Problem set:
(A) Summarize the highbush blueberry text in two sentences.
(B) Print the highbush blueberry text from "In 2008, the" up to and including "to Asian countries.".

Based on the Council's World Blueberry Acreage and Production Report, highbush blueberry acreage in North America increased from 71,075 acres in 2005 to an estimated 95,607 acres in 2008, a 35 percent increase in just three years. The United States share of this total increased from 56,665 acres in 2005 to 74,992 acres in 2008, a 32 percent increase. Most of this acreage growth is coming from the higher yielding western and southern states. Highbush blueberry production volume is expected to increase significantly from these regions in the coming years. Since the domestic market production for highbush blueberries is increasing, the Council recommends expanding their promotional activities by strengthening their existing consumer, food service, and food manufacturer publicity and export market promotion programs to keep highbush blueberry demand ahead of supply.

In 2008, the United States exported 13,791 metric tons of fresh highbush blueberries worth over $69 million. Canada is the principal destination for United States exports-accounting for nearly 84 percent of the total in 2008. Other key markets included the United Kingdom at 7 percent and Japan at 6 percent of the total. The remaining 3 percent of the United States exports were sent mostly to Asian countries.

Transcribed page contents
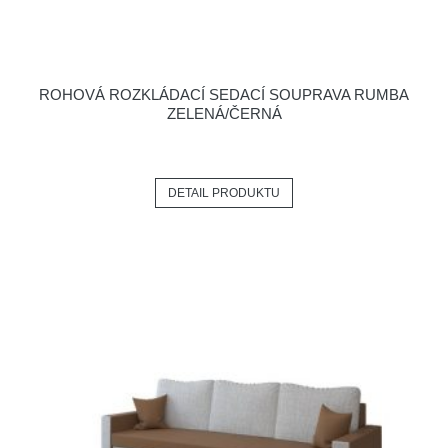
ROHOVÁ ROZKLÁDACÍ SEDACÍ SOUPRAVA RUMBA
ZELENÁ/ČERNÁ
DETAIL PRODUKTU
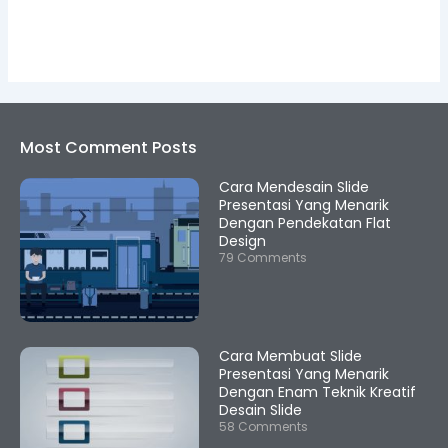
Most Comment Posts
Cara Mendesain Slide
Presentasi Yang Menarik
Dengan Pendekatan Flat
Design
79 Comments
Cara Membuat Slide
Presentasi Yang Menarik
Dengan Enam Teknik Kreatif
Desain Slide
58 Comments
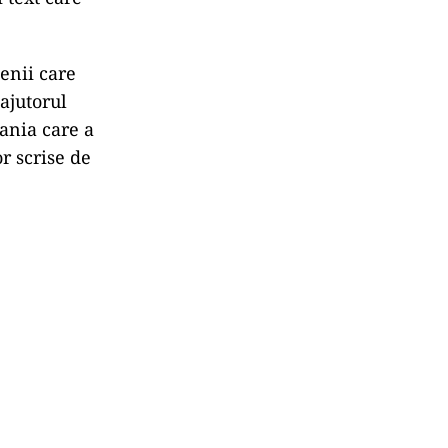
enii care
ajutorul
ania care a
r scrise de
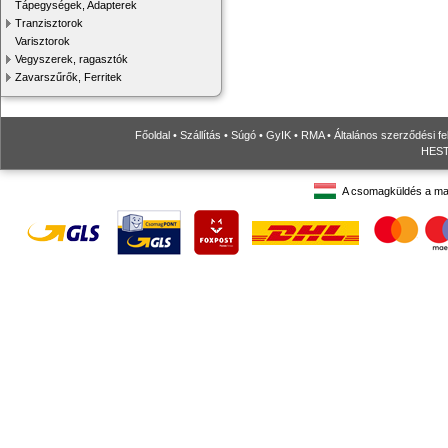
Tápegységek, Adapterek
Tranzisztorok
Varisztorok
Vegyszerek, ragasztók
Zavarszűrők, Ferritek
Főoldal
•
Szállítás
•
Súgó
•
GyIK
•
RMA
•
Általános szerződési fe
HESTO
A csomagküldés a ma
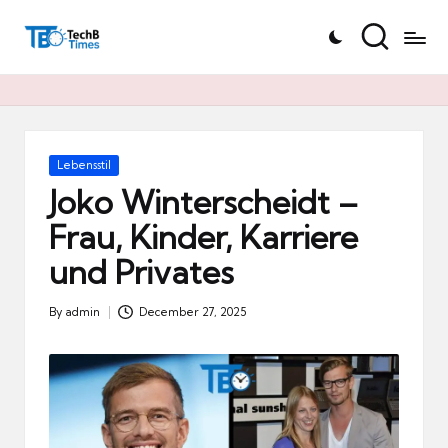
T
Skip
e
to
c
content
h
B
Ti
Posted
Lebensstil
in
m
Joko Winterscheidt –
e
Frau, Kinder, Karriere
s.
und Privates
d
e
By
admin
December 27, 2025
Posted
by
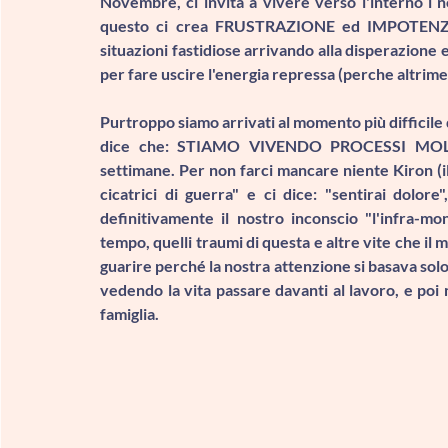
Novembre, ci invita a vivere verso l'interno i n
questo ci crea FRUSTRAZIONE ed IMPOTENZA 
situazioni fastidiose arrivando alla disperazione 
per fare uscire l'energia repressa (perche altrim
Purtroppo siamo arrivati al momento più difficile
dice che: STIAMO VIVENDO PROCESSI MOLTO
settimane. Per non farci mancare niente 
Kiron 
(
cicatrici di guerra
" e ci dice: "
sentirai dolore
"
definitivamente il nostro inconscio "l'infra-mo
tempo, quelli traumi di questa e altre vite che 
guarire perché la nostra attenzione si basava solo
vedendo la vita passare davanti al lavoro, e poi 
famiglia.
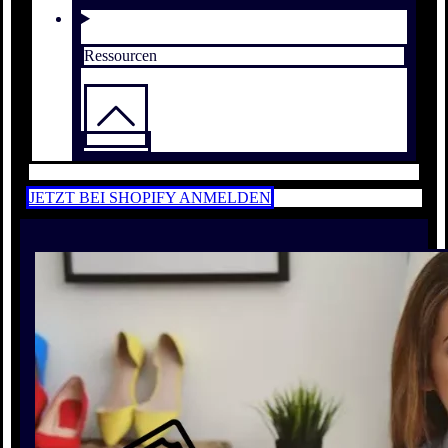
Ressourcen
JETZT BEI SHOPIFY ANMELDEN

Results of the exercise:
(A) Highbush blueberry acreage in North America grew 35 percent, from 71,075 acres in 2005 to an estimated 95,607 acres in 2008, with most of the growth coming from the higher yielding western and southern states. The Council therefore recommends expanding its promotional activities to keep demand ahead of supply, and in 2008 the United States exported 13,791 metric tons of fresh highbush blueberries worth over $69 million, nearly 84 percent of it to Canada.

(B)
In 2008, the United States exported 13,791 metric tons of fresh highbush blueberries worth over $69 million. Canada is the principal destination for United States exports-accounting for nearly 84 percent of the total in 2008. Other key markets included the United Kingdom at 7 percent and Japan at 6 percent of the total. The remaining 3 percent of the United States exports were sent mostly to Asian countries.